How I Learned to Treat My Bias
At our hospital in Tennessee not long ago, I saw my picture on the hallway message board alongside those of other doctors in a display thanking us for our service. My Asian-Indian complexion set me apart — it’s something that I am rarely conscious about in everyday life. It got me thinking: When I walk into the room, do my patients see me as a foreigner?
Then I wondered: When I walk into a room, how do I see my patients?
For the next few days I observed myself whenever I entered a hospital room to see a new patient. To my surprise, I realized that in the initial glance I viewed patients as an “elderly black man” or a “Hispanic worker” — and all the baggage that comes with their race, gender and ethnicity. My prejudices had kicked in.
Unfortunately, the entire health system sees patients by race, gender and ethnicity, and it has a profound effect on how care is delivered.
The Institute of Medicine in its 2002 report “Unequal Treatment” cited some provocative statistics. Black patients, for example, tend to receive lower-quality care for cancer, heart disease, HIV, diabetes and other illnesses. Black men are 40 percent more likely to die of cancer than white men. These differences often persist even after accounting for age, severity of illness and delays in seeking treatment among different groups.
How can this happen in America in 2007? It’s simple. Social psychology shows that stereotyping is a universal human mental function. We use social groups (race, sex and ethnicity) to understand people — to gather or recall information about people from our minds. The mental processing goes something like this: When I enter the room in which a patient is waiting for me, I do four things.
First, in the seconds before our initial greeting, I automatically and often unconsciously activate my stereotype. Thus, I assume a young Hispanic man is likely to be an uninsured construction worker.
Second, even though I believe that I do not judge people based on stereotypes, the data show it is very likely that I do. When I see an elderly black woman I am more likely to ask her about church as a support structure than I am to ask a white man the same question because I assume she is churchgoing.
Third, after the encounter, my stereotyping affects how I recall and process information. A white man complaining of pain receives more attention than a Hispanic woman with the same complaint because I stereotype white men as being more stoic.
(Remember that stereotyping is different from medical profiling based on disease epidemiology. A young black woman with anemia is more likely to have sickle cell disease than an elderly white man is, based on biology and racial background.)
Fourth, my stereotypes probably guide my expectations and handling of the patient, resulting in a self-fulfilling prophecy. An elderly black man is unlikely to understand the details of a diagnosis, I assume, so I spend less time explaining his disease and its consequences. Ultimately, such a patient is less informed about his illness.

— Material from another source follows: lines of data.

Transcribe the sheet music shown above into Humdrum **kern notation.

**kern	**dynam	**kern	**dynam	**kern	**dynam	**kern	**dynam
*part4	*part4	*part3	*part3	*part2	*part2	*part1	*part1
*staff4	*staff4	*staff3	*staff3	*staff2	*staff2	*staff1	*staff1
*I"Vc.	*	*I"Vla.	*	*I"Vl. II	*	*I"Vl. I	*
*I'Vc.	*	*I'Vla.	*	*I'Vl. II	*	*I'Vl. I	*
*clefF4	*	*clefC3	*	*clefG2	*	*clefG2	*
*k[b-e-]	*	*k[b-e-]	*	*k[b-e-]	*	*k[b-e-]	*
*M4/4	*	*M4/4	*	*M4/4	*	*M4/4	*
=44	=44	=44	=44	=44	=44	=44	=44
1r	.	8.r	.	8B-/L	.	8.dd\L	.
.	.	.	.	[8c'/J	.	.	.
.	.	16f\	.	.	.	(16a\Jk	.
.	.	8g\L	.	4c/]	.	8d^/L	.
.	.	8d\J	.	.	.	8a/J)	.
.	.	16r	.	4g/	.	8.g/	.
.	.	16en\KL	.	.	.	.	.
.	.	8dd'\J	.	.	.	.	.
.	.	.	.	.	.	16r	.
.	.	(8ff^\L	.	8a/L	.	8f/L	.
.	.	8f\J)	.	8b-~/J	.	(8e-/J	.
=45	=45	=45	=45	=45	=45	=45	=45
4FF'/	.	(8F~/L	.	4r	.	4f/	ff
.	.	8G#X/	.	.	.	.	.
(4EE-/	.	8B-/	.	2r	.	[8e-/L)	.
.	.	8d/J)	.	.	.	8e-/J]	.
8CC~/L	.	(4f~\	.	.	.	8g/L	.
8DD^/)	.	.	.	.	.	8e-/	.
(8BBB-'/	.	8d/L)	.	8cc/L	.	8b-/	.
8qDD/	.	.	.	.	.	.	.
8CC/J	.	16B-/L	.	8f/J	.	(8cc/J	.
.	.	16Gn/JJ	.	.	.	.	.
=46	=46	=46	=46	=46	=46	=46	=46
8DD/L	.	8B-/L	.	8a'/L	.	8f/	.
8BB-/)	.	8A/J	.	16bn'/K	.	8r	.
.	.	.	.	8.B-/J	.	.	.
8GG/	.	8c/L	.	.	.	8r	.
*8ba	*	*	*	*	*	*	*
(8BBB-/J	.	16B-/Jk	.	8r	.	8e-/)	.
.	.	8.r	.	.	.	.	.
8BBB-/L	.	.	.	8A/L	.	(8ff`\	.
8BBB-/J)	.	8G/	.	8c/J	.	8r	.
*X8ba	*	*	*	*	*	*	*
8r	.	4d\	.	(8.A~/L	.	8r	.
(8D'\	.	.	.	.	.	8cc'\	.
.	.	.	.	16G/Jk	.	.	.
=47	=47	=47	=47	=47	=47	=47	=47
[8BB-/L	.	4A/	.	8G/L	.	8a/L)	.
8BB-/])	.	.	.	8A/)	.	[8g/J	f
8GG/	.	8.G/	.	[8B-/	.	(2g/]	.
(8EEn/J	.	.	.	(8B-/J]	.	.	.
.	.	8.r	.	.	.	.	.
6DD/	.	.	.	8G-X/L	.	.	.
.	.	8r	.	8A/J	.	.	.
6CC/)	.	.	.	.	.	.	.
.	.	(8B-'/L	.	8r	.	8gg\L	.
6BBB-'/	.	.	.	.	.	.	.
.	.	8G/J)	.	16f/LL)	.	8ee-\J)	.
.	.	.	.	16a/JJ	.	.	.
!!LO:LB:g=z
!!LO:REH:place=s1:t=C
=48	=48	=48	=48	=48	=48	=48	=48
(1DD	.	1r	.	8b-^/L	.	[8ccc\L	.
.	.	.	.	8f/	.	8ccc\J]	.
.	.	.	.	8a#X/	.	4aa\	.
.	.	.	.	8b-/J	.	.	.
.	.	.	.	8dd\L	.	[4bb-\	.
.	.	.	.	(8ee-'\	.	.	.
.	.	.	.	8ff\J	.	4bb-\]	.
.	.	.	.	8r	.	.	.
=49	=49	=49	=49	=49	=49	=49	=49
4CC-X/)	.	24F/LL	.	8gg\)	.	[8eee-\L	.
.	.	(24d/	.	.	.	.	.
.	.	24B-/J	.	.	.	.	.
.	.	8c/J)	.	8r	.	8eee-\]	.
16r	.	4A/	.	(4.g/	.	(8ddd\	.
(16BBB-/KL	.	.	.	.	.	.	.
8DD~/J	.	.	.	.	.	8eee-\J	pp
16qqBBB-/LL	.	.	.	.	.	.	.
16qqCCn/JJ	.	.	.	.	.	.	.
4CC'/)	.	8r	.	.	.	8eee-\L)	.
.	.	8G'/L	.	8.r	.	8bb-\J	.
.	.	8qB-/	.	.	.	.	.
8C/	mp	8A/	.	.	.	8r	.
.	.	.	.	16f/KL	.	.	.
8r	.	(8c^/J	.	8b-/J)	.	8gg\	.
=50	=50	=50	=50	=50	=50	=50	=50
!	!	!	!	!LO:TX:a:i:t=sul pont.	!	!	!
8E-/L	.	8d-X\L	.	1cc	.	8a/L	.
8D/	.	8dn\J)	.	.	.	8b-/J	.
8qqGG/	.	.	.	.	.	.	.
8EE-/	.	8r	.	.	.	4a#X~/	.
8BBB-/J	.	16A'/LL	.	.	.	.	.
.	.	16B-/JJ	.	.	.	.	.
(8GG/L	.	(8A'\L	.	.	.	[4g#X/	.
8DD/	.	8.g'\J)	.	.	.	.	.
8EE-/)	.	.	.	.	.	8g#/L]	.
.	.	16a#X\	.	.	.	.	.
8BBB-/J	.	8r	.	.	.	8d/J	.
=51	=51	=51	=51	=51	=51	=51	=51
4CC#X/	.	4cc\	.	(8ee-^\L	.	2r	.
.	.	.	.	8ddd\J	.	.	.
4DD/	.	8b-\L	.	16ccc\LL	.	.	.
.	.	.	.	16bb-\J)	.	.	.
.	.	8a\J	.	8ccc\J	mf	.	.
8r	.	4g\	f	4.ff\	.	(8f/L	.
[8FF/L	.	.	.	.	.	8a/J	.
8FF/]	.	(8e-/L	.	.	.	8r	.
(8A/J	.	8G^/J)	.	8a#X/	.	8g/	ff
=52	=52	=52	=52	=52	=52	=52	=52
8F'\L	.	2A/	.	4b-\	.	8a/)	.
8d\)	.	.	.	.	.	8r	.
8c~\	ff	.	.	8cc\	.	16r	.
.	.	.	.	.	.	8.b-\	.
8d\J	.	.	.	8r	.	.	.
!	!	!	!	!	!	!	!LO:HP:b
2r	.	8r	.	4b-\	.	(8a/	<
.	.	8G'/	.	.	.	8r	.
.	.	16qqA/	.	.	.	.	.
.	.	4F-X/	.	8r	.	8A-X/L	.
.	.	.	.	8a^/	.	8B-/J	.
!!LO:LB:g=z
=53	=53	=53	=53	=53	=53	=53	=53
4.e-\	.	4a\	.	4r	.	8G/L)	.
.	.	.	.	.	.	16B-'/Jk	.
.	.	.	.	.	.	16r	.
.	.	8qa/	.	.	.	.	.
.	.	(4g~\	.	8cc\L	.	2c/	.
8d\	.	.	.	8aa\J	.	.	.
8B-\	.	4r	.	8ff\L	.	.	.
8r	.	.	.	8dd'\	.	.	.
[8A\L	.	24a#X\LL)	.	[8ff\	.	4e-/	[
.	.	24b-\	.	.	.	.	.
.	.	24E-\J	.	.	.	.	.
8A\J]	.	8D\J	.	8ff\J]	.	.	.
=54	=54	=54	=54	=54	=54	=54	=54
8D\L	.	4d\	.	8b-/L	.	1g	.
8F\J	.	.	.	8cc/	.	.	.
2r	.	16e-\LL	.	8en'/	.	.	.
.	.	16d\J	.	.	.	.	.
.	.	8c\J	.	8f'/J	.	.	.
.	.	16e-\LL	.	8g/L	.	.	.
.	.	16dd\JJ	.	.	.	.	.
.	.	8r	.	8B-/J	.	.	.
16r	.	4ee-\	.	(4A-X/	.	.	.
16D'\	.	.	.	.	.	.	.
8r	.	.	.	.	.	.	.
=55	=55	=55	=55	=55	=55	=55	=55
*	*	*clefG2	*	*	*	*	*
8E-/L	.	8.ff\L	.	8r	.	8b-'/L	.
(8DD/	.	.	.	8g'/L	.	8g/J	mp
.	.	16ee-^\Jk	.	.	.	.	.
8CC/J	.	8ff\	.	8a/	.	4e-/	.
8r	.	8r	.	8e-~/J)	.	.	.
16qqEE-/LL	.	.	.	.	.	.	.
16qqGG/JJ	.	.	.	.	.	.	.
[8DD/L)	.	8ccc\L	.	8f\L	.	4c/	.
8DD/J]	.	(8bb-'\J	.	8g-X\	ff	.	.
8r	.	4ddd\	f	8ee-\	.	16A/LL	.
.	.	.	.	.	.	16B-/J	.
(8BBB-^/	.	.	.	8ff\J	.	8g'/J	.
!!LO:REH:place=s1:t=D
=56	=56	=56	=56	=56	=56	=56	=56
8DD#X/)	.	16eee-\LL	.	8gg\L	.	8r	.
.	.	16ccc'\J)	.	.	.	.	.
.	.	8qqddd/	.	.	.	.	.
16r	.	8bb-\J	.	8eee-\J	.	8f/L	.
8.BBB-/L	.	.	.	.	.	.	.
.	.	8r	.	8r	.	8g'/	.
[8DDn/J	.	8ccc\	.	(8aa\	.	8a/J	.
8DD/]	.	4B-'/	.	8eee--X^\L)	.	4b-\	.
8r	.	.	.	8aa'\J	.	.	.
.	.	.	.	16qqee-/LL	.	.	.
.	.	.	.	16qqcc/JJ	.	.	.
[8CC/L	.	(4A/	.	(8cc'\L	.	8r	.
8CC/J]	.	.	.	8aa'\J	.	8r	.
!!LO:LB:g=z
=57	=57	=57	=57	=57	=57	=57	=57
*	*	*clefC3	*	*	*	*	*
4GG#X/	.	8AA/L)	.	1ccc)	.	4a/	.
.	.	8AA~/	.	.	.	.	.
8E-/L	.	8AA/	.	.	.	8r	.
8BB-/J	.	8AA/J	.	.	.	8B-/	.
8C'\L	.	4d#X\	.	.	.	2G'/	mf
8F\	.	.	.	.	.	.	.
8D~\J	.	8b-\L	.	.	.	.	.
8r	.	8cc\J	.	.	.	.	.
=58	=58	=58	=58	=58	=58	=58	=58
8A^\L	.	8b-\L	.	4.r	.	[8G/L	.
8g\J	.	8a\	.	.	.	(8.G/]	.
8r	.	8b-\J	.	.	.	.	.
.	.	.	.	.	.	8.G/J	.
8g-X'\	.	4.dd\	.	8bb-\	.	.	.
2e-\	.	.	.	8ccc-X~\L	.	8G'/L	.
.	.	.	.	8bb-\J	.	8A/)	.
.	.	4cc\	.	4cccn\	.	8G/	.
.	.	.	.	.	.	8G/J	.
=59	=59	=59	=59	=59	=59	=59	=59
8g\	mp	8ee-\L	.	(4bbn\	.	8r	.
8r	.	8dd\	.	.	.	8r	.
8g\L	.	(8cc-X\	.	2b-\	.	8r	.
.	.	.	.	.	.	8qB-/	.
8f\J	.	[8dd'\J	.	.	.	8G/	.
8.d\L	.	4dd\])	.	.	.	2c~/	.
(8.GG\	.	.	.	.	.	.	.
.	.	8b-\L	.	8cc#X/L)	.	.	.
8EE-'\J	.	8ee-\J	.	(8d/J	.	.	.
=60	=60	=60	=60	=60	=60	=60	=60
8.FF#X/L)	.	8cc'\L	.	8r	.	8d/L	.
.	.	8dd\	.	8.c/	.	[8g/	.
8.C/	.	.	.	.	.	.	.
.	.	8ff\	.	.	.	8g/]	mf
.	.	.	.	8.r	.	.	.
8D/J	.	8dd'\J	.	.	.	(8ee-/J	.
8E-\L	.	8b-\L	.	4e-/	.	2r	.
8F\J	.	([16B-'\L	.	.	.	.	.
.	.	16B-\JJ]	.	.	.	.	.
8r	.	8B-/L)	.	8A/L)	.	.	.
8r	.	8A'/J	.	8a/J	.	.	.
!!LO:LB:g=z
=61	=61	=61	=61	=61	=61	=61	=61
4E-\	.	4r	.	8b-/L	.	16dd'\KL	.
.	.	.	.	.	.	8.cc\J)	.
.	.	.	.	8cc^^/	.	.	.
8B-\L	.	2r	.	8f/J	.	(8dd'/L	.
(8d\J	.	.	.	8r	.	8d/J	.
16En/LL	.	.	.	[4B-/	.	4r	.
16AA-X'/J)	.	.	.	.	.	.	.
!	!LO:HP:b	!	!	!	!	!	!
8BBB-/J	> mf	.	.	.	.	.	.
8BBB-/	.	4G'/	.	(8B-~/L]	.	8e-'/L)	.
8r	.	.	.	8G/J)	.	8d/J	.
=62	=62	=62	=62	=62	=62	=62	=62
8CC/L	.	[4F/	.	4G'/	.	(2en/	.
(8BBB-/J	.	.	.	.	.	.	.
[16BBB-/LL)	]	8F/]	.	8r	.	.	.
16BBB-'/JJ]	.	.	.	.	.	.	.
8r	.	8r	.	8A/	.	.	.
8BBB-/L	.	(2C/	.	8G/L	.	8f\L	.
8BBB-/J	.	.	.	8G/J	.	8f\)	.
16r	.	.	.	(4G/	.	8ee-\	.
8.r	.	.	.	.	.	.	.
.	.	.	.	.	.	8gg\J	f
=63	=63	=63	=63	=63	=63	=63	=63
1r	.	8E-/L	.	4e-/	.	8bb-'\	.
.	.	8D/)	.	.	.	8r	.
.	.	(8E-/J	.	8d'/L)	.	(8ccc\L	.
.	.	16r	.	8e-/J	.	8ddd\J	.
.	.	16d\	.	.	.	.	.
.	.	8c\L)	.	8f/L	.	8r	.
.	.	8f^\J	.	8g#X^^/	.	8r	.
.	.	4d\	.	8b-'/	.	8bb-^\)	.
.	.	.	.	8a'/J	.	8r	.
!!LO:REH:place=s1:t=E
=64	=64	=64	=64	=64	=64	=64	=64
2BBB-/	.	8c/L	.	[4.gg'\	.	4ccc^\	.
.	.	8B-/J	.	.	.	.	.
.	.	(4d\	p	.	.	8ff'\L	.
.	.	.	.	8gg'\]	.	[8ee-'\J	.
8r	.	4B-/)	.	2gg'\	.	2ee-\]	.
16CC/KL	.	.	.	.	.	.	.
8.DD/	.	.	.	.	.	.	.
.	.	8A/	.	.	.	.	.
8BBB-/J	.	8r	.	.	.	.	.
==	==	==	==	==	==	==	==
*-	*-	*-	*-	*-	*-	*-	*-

The most glaring result of black-white inequality in health care was found in a 2005 study issued by former surgeon general David Satcher. He estimated that closing the black-white mortality gap would eliminate more than 83,000 deaths per year among African Americans.
It is painful to write these things. As health-care workers we try to be unbiased in our delivery of care.
Once I became aware of how I thought when I encountered patients, I was able to start changing. Though I initially saw a patient as an elderly black woman, my forced reflection helped reduce the stereotype. As our conversation developed, the stereotype melted away. I began to see my patient rather than his or her social group.
I hope that patients have done the same for me. I hope that they did not see me only as a brown foreigner but recognized me as a doctor keen to be a partner in their health care.
As a society we can overcome prejudices in health care by facing our tendency to stereotype. Medicare and its contractors — quality improvement organizations — are training doctors in a “cultural competency” program in which they receive free educational credits and become aware of biases in care delivery and cultural perception of illness. (I am taking the course.)
As for patients, I have another suggestion. The next time you see a worker at a fast-food restaurant, ask yourself: What stereotypes did your mind automatically activate?
Awareness is the first step to change. The writer is an infectious disease physician in Memphis and a medical director of Medicare’s quality improvement organizations in Tennessee and Georgia.